Dodał, że po zakończeniu tej kontroli wszyscy zastaną poinformowani o jej wynikach. – Jest to bardzo delikatna materia, bo dotyczy płodów. Niestety powzięliśmy informacje, które zostały do nas skierowane o możliwym bardzo nieetycznym – to jest delikatnie rzecz ujmując – postępowaniu na uniwersytecie, stąd nasza pilna reakcja – powiedział rzecznik MZ.
Maksymowicz dla Interii: Ktoś zbiera na mnie haki
O tym, że Ministerstwo Zdrowia domaga się informacji na temat eksperymentów medycznych poinformował dziennikarz Interii Jakub Szczepański.
Jak ustalił, resort domaga się informacji na temat eksperymentów medycznych w dziedzinie neurochirurgii z lat 2013-2020. Formalnie na olsztyńskiej uczelni nadzorował je prof. Wojciech Maksymowicz. Specjalne pismo w tej sprawie, podpisane przez wiceministra Macieja Miłkowskiego, trafiło do Komisji Bioetycznej UWM 27 marca. Gremium dostało na odpowiedź siedem dni.

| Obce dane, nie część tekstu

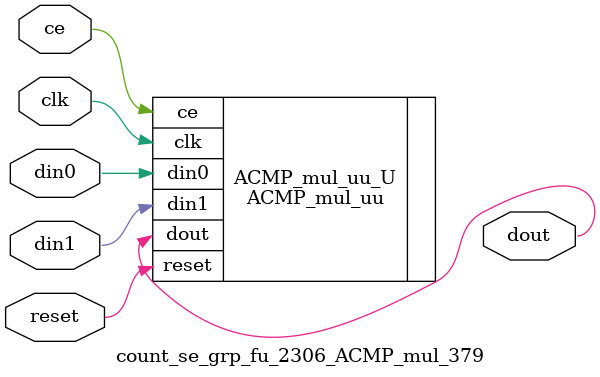
<source format=v>

`timescale 1 ns / 1 ps
module count_se_grp_fu_2306_ACMP_mul_379(
    clk,
    reset,
    ce,
    din0,
    din1,
    dout);

parameter ID = 32'd1;
parameter NUM_STAGE = 32'd1;
parameter din0_WIDTH = 32'd1;
parameter din1_WIDTH = 32'd1;
parameter dout_WIDTH = 32'd1;
input clk;
input reset;
input ce;
input[din0_WIDTH - 1:0] din0;
input[din1_WIDTH - 1:0] din1;
output[dout_WIDTH - 1:0] dout;



ACMP_mul_uu #(
.ID( ID ),
.NUM_STAGE( 3 ),
.din0_WIDTH( din0_WIDTH ),
.din1_WIDTH( din1_WIDTH ),
.dout_WIDTH( dout_WIDTH ))
ACMP_mul_uu_U(
    .clk( clk ),
    .reset( reset ),
    .ce( ce ),
    .din0( din0 ),
    .din1( din1 ),
    .dout( dout ));

endmodule

</source>
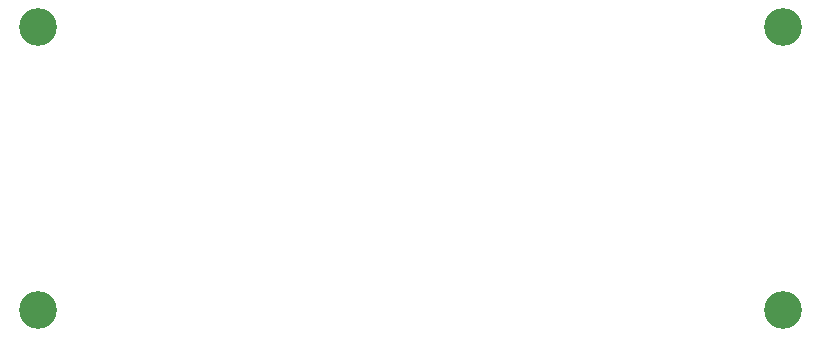
<source format=gbr>
%TF.GenerationSoftware,KiCad,Pcbnew,8.0.4*%
%TF.CreationDate,2025-06-13T09:49:48+02:00*%
%TF.ProjectId,LeoIoT_Goalfinder,4c656f49-6f54-45f4-976f-616c66696e64,01.04 SMD*%
%TF.SameCoordinates,Original*%
%TF.FileFunction,NonPlated,1,2,NPTH,Drill*%
%TF.FilePolarity,Positive*%
%FSLAX46Y46*%
G04 Gerber Fmt 4.6, Leading zero omitted, Abs format (unit mm)*
G04 Created by KiCad (PCBNEW 8.0.4) date 2025-06-13 09:49:48*
%MOMM*%
%LPD*%
G01*
G04 APERTURE LIST*
%TA.AperFunction,ComponentDrill*%
%ADD10C,0.400000*%
%TD*%
%TA.AperFunction,ComponentDrill*%
%ADD11C,0.600000*%
%TD*%
%TA.AperFunction,ComponentDrill*%
%ADD12C,3.200000*%
%TD*%
G04 APERTURE END LIST*
D10*
%TO.C,LS1*%
X118437500Y-102000000D03*
D11*
X118437500Y-78000000D03*
X181437500Y-78000000D03*
X181437500Y-102000000D03*
D12*
%TO.C,MH1*%
X118437500Y-78015000D03*
%TO.C,MH4*%
X118437500Y-102015000D03*
%TO.C,MH2*%
X181437500Y-78015000D03*
%TO.C,MH3*%
X181437500Y-102015000D03*
M02*

</source>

– Wiedziałem, że ktoś zbiera na mnie haki. Zostałem o tym uprzedzony – twierdzi prof. Wojciech Maksymowicz, polityk Porozumienia.
– Nie wiem, jak to interpretować. Czy to odwet za krytykę pewnych działań, którą słychać z ust profesora? – zastanawia się prof. Andrzej Matyja, szef Naczelnej Rady Lekarskiej.